= Biddy Macfarlane =

English lawyer (1930–2019)

Anne Bridget "Biddy" Macfarlane (26 January 1930 – 24 November 2019) was an English lawyer. She was the first female County Court registrar in England, the first woman and first solicitor to be appointed master of the Court of Protection and was an honorary member of the Law Society of England and Wales for life.

== Biography ==
Macfarlane was born Anne Bridget "Biddy" Griffiths on 26 January 1930 in Paddington, London, and had five siblings. Her parents were doctors David Griffith and Grace Griffith. During World War II, she was evacuated to the United States, and attended school both in the US and the UK.
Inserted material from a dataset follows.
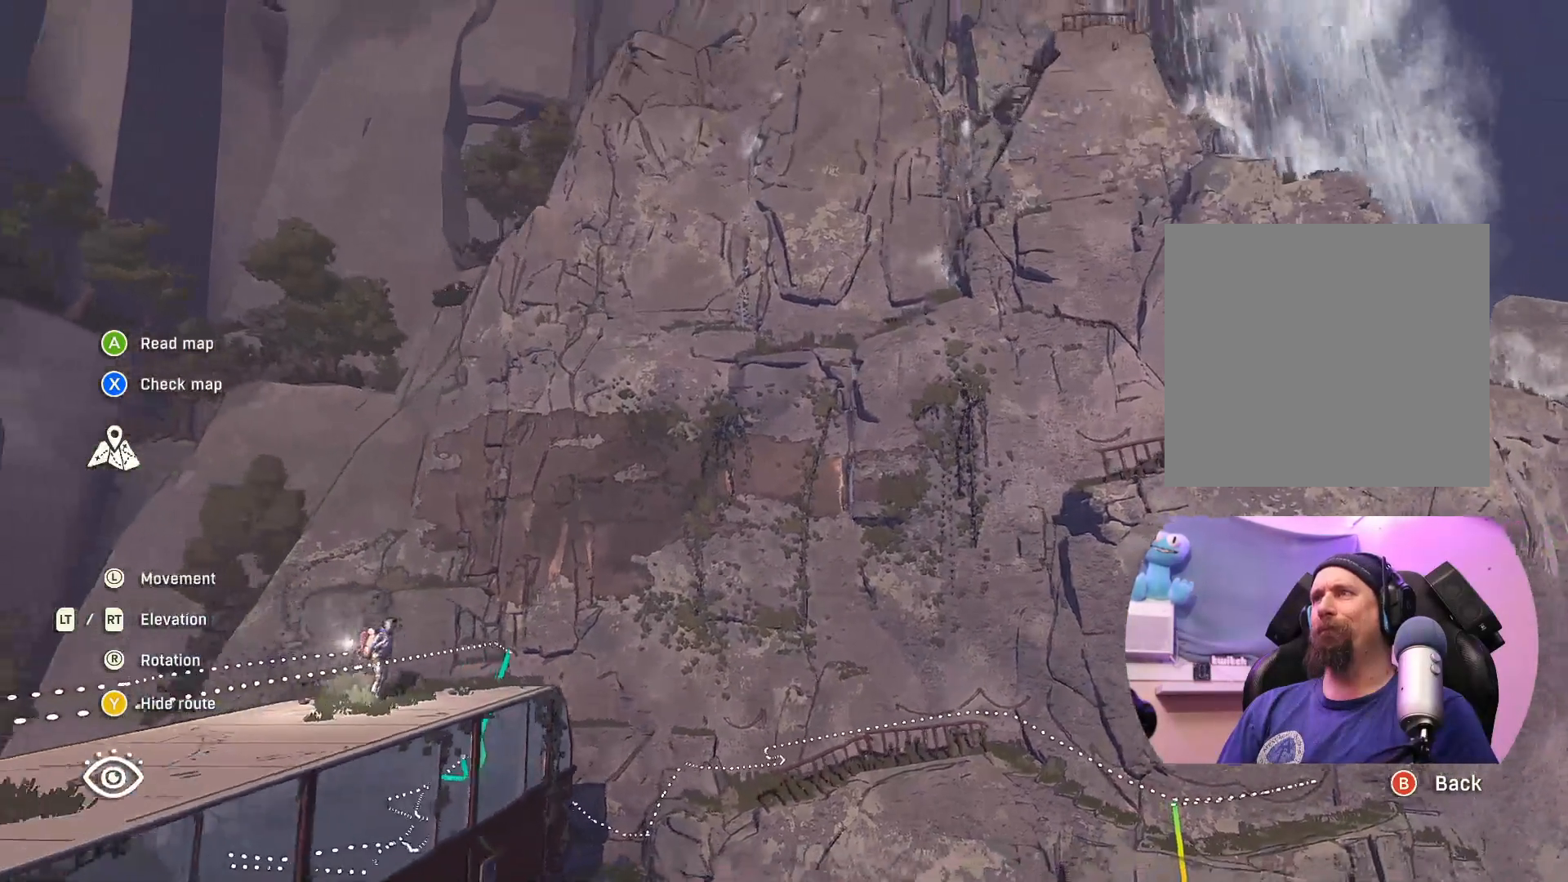
{"buttons": [], "left_stick": "left", "right_stick": "center", "events": [[283, "left_stick", "center"], [417, "left_stick", "left"]]}
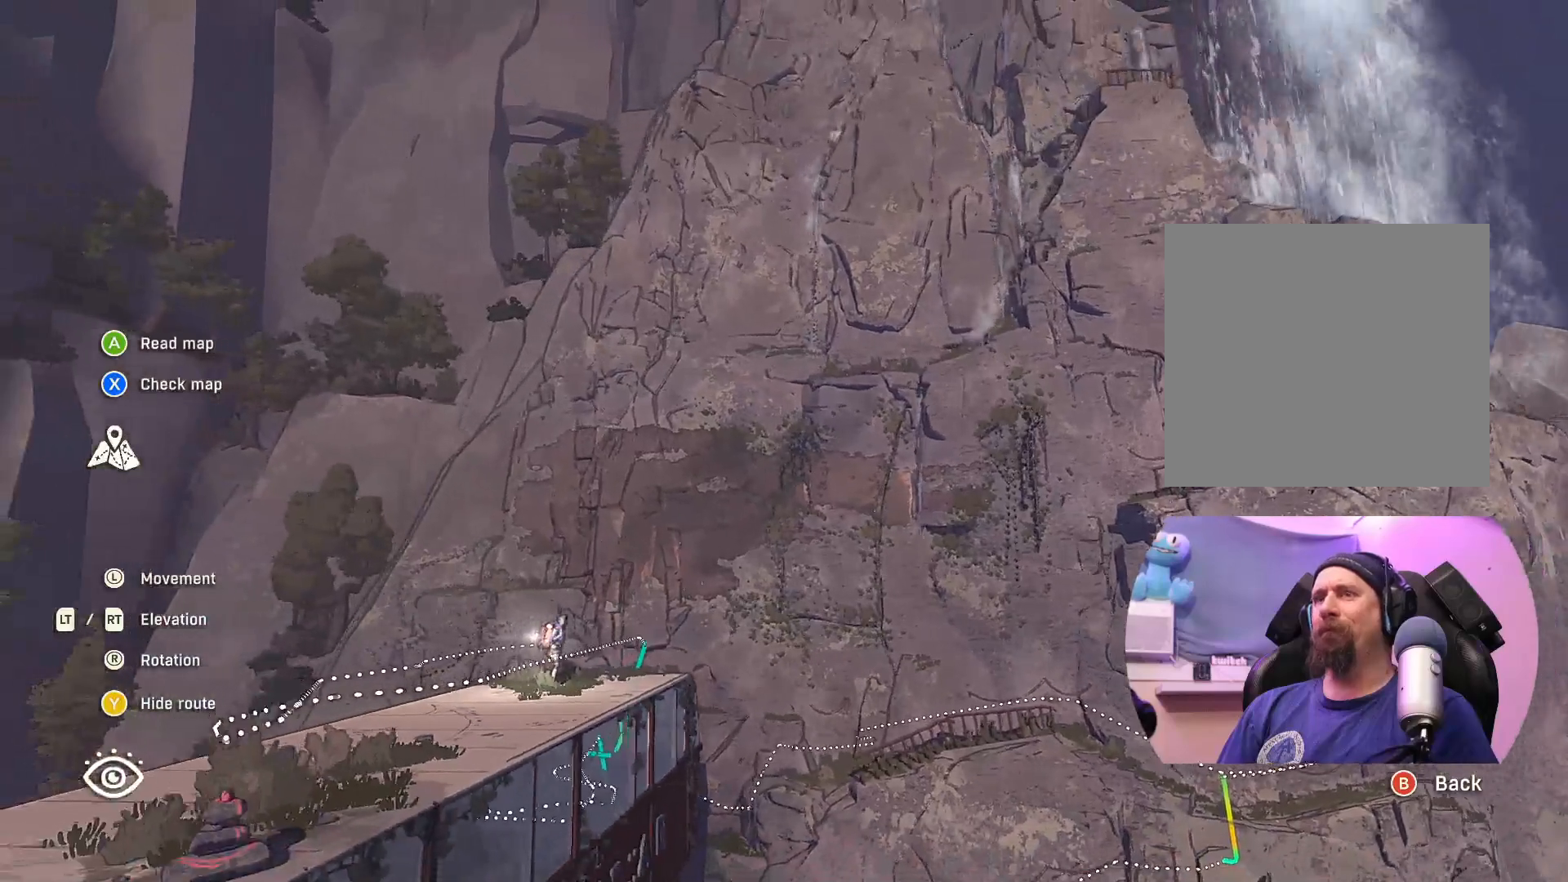
{"buttons": ["L2"], "left_stick": "center", "right_stick": "center", "events": [[233, "left_stick", "center"], [467, "L2", "down"]]}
Macfarlane studied law at the University of Bristol, where she met her future husband James Macfarlane. When she qualified in 1954, Macfarlane was one of only two female solicitors in Bristol. She was the first female County Court registrar after her appointment as Registrar of Bromley County Court in 1978. She was also the first woman and first solicitor to be appointed master of the Court of Protection.

Macfarlane was a member of the Child Poverty Action Group (CPAG) for 38 years. She retired in 1995, and was made an honorary member of the Law Society of England and Wales for life.

Macfarlane died from pneumonia on 24 November 2019, aged 89.